Monday, March 25, 2013

Huck's Advice: A Dog in Uniform?

Continuing with Huck's job shadowing....


Dear Readers!  I woke up this morning knowing exactly what kind of costume...um, I mean JOB I wanted for today.  Something with a purpose!  Something dangerous!  Something with a UNIFORM.

I asked my person if I could be a fire-fighter.  She asked if I could climb ladders or slide down poles.  What does that have to do with it, I demanded.  It just does, she said. Apparently, those are deal breakers.

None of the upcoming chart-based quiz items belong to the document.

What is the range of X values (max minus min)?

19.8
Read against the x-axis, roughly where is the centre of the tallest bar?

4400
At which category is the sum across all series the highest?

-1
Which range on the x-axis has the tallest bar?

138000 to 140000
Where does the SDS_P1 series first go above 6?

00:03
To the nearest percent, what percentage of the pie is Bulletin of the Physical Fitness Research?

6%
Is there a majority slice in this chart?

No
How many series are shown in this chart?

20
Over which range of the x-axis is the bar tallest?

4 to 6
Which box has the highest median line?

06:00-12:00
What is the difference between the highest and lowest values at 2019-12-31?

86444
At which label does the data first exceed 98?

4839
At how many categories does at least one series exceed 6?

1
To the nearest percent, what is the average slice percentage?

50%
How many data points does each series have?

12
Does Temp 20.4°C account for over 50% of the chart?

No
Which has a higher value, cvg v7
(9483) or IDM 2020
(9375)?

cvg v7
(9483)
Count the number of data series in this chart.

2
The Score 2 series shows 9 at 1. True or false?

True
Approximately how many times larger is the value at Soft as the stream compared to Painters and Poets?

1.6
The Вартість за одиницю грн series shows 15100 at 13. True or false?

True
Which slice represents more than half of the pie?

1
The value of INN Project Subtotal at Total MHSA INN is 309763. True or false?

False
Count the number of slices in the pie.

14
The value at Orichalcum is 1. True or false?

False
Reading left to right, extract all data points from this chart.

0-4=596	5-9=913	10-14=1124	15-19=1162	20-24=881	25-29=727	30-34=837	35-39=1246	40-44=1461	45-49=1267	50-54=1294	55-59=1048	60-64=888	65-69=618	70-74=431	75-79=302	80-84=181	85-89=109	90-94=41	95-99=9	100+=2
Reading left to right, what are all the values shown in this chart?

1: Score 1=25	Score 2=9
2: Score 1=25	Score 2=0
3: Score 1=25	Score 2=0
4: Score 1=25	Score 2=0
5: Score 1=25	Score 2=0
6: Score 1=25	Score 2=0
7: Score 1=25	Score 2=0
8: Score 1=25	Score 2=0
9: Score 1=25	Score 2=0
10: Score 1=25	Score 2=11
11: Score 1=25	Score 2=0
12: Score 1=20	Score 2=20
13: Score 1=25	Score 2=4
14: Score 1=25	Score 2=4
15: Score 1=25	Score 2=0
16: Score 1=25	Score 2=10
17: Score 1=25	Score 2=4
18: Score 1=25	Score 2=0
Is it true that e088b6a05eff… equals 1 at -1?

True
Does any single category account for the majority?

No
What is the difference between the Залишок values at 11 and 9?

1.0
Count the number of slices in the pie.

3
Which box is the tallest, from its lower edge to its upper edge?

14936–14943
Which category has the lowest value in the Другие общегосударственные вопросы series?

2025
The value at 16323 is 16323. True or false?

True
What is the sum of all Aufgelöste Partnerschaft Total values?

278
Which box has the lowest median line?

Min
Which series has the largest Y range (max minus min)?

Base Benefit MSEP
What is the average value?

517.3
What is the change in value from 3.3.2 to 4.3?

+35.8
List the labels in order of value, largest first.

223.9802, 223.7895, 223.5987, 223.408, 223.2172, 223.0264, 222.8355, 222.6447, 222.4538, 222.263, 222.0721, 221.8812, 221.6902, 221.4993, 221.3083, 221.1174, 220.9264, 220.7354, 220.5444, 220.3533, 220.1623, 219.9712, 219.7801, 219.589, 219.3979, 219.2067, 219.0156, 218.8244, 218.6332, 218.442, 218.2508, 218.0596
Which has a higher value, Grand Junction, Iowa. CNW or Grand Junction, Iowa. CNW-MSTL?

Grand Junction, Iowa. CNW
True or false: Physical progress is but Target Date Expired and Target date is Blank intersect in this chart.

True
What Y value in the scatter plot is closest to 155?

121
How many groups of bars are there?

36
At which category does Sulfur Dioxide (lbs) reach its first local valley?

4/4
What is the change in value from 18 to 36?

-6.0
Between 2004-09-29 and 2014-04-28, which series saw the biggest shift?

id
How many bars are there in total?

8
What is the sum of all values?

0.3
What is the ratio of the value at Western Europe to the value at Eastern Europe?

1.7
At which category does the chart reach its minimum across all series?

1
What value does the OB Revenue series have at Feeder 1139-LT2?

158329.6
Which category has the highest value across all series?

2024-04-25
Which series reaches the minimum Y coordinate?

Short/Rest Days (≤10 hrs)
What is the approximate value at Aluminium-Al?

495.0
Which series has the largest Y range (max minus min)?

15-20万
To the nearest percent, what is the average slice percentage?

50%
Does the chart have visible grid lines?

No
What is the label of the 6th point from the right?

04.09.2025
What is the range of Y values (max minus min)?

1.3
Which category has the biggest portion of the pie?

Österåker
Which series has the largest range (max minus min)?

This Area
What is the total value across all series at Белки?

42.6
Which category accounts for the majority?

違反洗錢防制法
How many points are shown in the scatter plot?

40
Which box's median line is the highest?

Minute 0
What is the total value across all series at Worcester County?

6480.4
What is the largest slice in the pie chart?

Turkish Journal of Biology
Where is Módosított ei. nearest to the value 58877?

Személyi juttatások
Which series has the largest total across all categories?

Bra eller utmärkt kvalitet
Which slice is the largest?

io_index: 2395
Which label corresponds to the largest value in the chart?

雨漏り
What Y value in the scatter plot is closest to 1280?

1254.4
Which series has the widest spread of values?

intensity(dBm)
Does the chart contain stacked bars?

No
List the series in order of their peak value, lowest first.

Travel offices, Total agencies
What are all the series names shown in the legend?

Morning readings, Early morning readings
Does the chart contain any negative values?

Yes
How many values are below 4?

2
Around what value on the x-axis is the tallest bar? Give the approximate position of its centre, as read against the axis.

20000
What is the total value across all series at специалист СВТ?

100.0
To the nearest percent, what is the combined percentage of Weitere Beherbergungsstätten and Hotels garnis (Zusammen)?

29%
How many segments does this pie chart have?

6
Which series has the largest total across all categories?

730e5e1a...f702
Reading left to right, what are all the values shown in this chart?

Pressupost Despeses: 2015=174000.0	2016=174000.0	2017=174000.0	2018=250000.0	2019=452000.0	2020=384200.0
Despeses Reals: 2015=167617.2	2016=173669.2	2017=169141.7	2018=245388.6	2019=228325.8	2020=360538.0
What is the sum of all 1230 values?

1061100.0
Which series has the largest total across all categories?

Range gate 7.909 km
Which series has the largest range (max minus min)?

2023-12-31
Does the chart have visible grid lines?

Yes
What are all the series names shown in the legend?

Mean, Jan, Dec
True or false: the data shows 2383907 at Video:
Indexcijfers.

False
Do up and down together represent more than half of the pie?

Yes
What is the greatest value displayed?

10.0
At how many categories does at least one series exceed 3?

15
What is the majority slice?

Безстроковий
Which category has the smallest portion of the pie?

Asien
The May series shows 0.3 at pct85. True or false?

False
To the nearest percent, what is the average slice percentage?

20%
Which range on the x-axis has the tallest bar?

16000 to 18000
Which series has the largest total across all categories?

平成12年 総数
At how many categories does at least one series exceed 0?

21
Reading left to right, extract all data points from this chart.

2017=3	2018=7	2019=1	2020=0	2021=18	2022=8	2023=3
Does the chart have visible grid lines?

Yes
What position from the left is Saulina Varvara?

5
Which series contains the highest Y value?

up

Fine.  How about a Police Officer?  That has danger and intrigue.  Sure, she said. You could do that. They have K-9 units, but you know people shoot actual guns at you.  Woah, I said.  I didn't mean that dangerous.  Like, going out on a manhunt with out sunscreen dangerous.

So we went down the list:
Navy--I'm prone to stomach ailments.  And I'm a wee bit gaseous, which people don't seem to appreciate in enclosed spaces.
Army--that sickly green they wear isn't my color.
UPS guy--no hat.  Gots to have a hat.

What about airplane pilot, she asks?

Tell me more about this airplane pilot, I say.  Is there a hat?

Yes, she says.  And you don't have to have a lot of experience to fly a commercial airplane, apparently drunk people do it all the time.

Sign me up, I say.  And give me the hat.  I shall wear it jauntily.